Now d’Annunzio, discussing the event with Sitwell, explains that his legionaries are ‘weary of waiting for battle. They must fight one another.’ But he doesn’t really want to talk about the mayhem around him. Sitwell’s visit, he says, is welcome as an alleviation of his ‘great loneliness’. Soldiers are all very well, but he misses the fellowship, not of equals (he does not, in his opinion, have any equals) but of well-informed admirers. He quizzes Sitwell about the new English poets (one of the best of whom is Sitwell’s sister, Edith). They talk about Shelley, and about English greyhounds.

January 1921. The Italian government, on whose behalf d’Annunzio claims to have annexed Fiume, but for whom his escapade has been embarrassing abroad and destabilising at home, has sent troops and a warship to dislodge him. For years d’Annunzio has been leading crowds in chants of ‘Fiume or Death!’ but he hadn’t expected his opponent to be his own people.
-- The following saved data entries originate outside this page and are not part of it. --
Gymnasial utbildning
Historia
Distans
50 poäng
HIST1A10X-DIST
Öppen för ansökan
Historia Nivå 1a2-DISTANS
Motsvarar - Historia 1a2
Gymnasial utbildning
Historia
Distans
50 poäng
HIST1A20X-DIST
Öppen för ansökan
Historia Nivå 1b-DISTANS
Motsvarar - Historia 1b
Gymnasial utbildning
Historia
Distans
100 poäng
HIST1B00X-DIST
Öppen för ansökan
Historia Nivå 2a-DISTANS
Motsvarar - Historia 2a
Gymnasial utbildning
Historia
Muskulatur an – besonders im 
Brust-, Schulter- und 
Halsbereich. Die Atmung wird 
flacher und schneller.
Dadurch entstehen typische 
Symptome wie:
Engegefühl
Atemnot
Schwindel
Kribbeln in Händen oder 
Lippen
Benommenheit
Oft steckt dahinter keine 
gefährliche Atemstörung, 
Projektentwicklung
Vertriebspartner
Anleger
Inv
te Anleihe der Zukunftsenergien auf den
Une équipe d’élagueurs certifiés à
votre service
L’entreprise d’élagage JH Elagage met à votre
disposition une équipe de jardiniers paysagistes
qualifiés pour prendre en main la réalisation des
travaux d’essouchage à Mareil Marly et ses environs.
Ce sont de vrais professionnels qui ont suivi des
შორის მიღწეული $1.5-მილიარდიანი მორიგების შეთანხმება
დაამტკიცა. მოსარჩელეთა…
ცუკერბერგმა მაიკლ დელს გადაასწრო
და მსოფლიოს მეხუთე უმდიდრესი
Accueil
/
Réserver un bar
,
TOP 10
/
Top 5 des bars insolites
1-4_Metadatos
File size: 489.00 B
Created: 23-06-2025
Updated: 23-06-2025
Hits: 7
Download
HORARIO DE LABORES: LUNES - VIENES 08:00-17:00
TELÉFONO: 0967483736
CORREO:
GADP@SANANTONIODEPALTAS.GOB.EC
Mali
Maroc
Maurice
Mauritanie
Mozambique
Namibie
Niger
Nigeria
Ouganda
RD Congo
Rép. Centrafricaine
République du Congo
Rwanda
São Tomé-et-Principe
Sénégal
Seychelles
After five days of fighting he agrees to withdraw. The Italian populace of Fiume, some 12,000 people, turn out to see him leave. ‘Under a deluge of flowers,’ according to a supporter, ‘he forces his way through a city in tears.’ Later that day he arrives by car, alone but for his driver, at a landing stage on the Venetian lagoon. His long-serving aide, Tom Antongini, and an officer of his Legion, have brought a motor launch to meet him. The light is failing. Land and water are both shrouded in mist. D’Annunzio is enveloped in a grey cape and fur motoring cap. To Antongini he seems ‘suddenly aged’ and barely conscious. He embraces the two men and goes silently aboard the launch.